Un aspetto collegato, delicato e cruciale per la pratica professionale, viene affrontato dall’articolo 28 del Codice Deontologico degli Psicologi: la necessaria separazione tra vita privata e attività professionale

Secondo quanto stabilito da questo articolo, lo psicologo deve fare in modo che la sua vita privata non interferisca negativamente con il suo lavoro clinico. In altre parole, il professionista deve mantenere una chiara distinzione tra il suo ruolo come terapeuta e le sue esperienze e relazioni personali.

L’articolo 28 nello specifico recita:

Lo psicologo evita commistioni tra il ruolo professionale e vita privata che possano interferire con l’attività professionale o comunque arrecare nocumento all’immagine sociale della professione. Costituisce grave violazione deontologica effettuare interventi diagnostici, di sostegno psicologico o di psicoterapia rivolti a persone con le quali ha intrattenuto o intrattiene relazioni significative di natura personale, in particolare di natura affettivo-sentimentale e/o sessuale. Parimenti costituisce grave violazione deontologica instaurare le suddette relazioni nel corso del rapporto professionale. Allo psicologo è vietata qualsiasi attività che, in ragione del rapporto professionale, possa produrre per lui indebiti vantaggi diretti o indiretti di carattere patrimoniale o non patrimoniale, ad esclusione del compenso pattuito. Lo psicologo non sfrutta la posizione professionale che assume nei confronti di colleghi in supervisione e di tirocinanti, per fini estranei al rapporto professionale.

L'articolo 28 impone quindi al terapeuta di evitare qualsiasi condotta, nella sfera personale, che possa ledere la sua professionalità o pregiudicare il benessere del paziente. Questo richiamo alla responsabilità riguarda tanto le azioni esterne quanto le dinamiche interne che potrebbero condizionare l’efficacia del trattamento.

Nella pratica, il rispetto dell'articolo 28 richiede una costante attenzione da parte del professionista verso le proprie emozioni, comportamenti e situazioni di vita che potrebbero interferire con l'attività clinica. Le casistiche in cui questo principio trova applicazione sono molteplici.

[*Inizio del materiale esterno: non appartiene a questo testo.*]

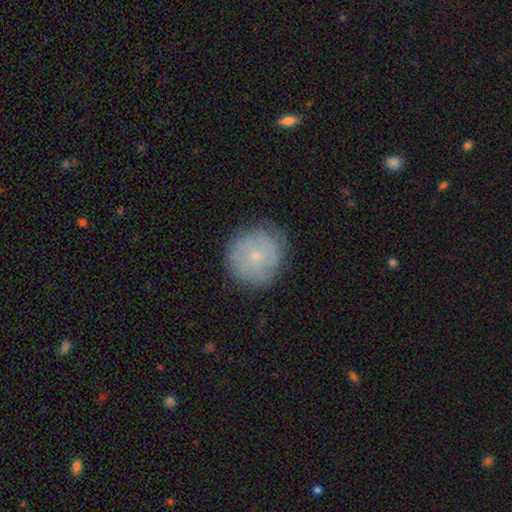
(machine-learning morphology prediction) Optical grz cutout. It shows a smooth galaxy with no disk features (63%) that is round (90%). Merging: none (75%).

Per esempio, se lo psicologo attraversa un periodo di stress o di difficoltà personale, come un lutto, una separazione o problemi di salute, è essenziale che egli si interroghi su quanto tali eventi possano incidere sulla qualità del trattamento offerto ai suoi pazienti.

In questi casi, lo psicologo potrebbe valutare la possibilità di sospendere temporaneamente l’attività o ridurre il carico di lavoro, qualora ciò sia necessario per mantenere uno standard professionale adeguato.

L’uso improprio delle informazioni personali sui social media è un altro ambito rilevante. Le attività che lo psicologo svolge online e le interazioni sui social network devono essere gestite con particolare cautela, poiché eventuali condotte inopportune potrebbero compromettere la sua immagine professionale o danneggiare il rapporto con i pazienti.

La capacità del terapeuta di riconoscere quando è necessario riorientare il trattamento o interromperlo dimostra non solo responsabilità e consapevolezza professionale, ma anche un profondo rispetto verso il benessere del paziente.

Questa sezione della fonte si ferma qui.